Generating Concave Hull
Before the working on collision algorithms, I needed my program to generate 2D object geometries. I came up with a simple method which could calculate the concave hull of a 2D image. The program crates lots of line equations that merge at the center of the image, then it starts checking the transparency values of each point on each line far away from the image, and once it detects a non transparent pixel, the program adds that coordinate to a vertex array. While coding this algorithm, I made the program visually draw each scan-line and hull vertex in order to make sure it worked correctly, and the pictures below is a screenshot from depicting the debug lines and vertices. The image actually has a rectangular size larger than the blue weird object at the center, and all pixels outside of the blue image are transparent.
Implementing Graham’s Scan to generate Convex Hull
After succeeding scanning the vertices that form the concave hull of the 2D object, I needed to extract the convex hull from this concave hull so that I could directly use the SAT algorithm to check the presence of any collision. I used the Graham’s Scan algorithm to generate the convex hull displayed below.
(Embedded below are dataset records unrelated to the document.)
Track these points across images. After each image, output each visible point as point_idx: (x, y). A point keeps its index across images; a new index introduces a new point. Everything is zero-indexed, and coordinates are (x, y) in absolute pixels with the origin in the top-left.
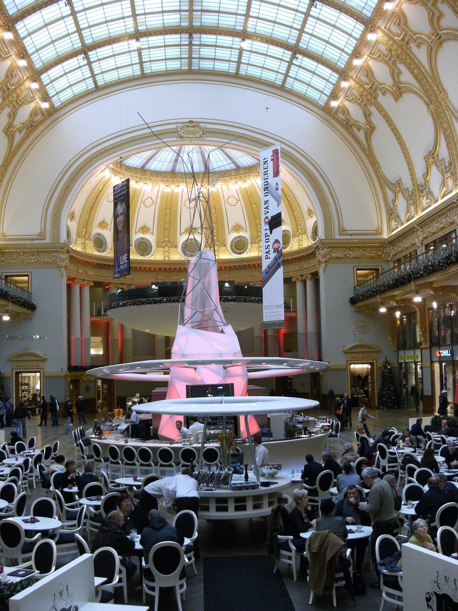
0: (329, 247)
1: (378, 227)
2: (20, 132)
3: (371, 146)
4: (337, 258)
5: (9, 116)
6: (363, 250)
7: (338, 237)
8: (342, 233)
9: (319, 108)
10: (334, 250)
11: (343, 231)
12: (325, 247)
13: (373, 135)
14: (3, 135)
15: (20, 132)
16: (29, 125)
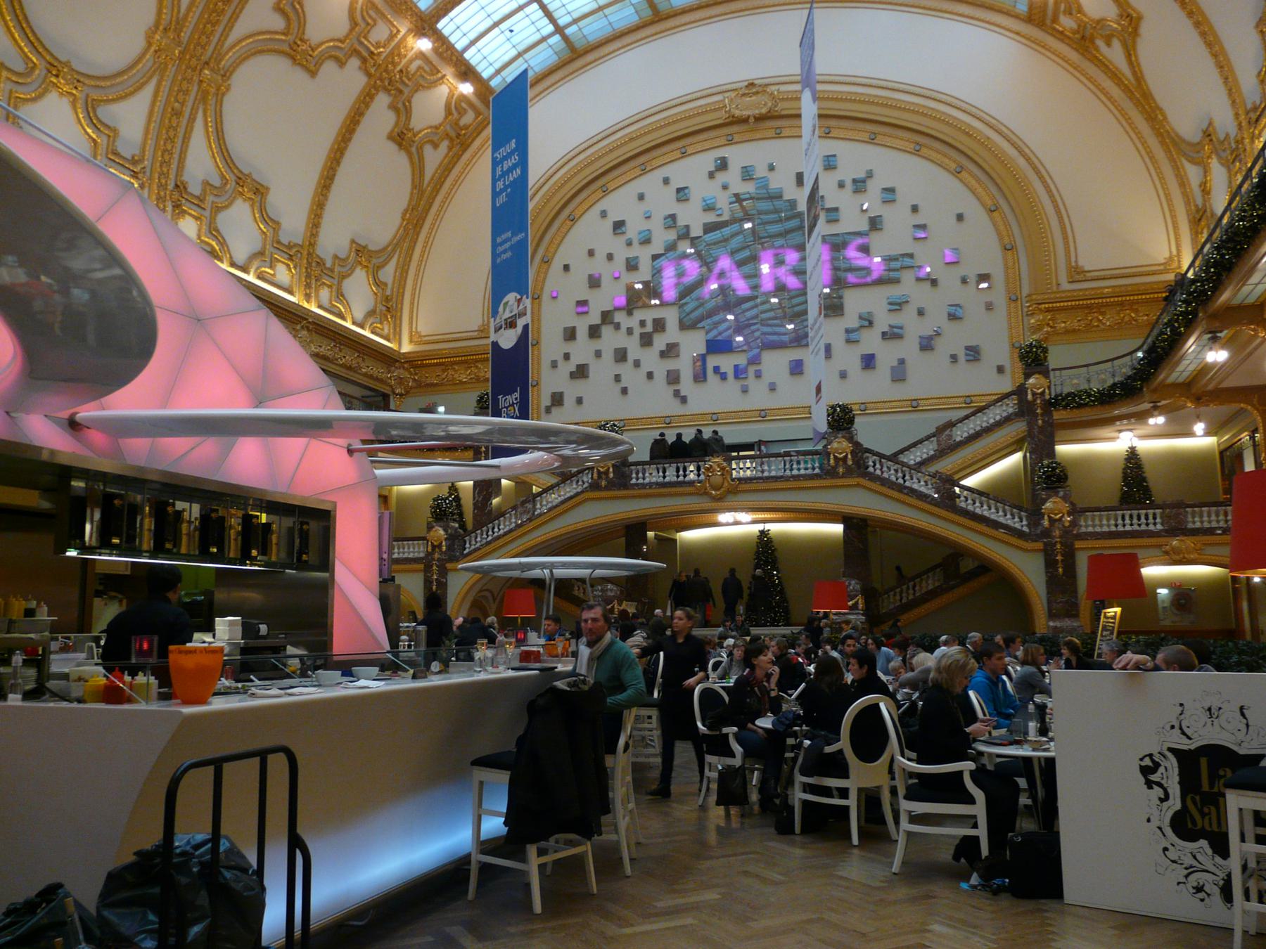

SAT collision detection algorithm worked really well, in fact if was inefficient since it compares all edges of two shapes which is lots of comparisons in total. Also I wanted to make the object to stop at the right position when it collided to make a realistic collision effect. I had heard about a faster algorithm called GJK which is actually harder to implement compared to SAT. To implement the GJK, I used this great tutorial, and luckily I knew this person from the HandmadeHero tutorial series who inspired me before to make my own 2D rendering engine in C from scratch. So I implemented the GJK algorithm, found some bugs, fixed them and it worked.
While I was reading about the GJK algorithm, I also had read that it was used with EPA to calculate the collision response vector. So I learned EPA and implemented and it worked.
My Own Algorithm
GJK and EPA works for for 3D objects, in fact my object was 2D and I thought I could optimize the algorithm to run efficiently for 2D objects. While modifying the GJA and EPA algorithms, I found an alternative way to check the presence of collision and calculate the penetration vector in a single algorithm. I implemented the algorithm, and it worked fine. I optimized this algorithm even further to make it work at constant time when objects collide at the same points at each frame by storing the final collision edges for the next frame. Check the video below.
When I first developed the collision algorithm, I described it informally on 2 sheets of paper, so that I wouldn’t completely forget it.
Then I decided to describe the algorithm a little more formally using Latex. You can download it below. I actually wanted to make some tests and share the results in the paper, in fact I did not go that far. Although this paper give a solid explanation of the algorithm, there are some typos and redundant explanations.
While reading about the Minkowski Sum concept, all the texts were explaining a super simple concept in the hardest way. So I made a Minkowski-Sum calculator to assist learning this concept using Java-script which was fun to make.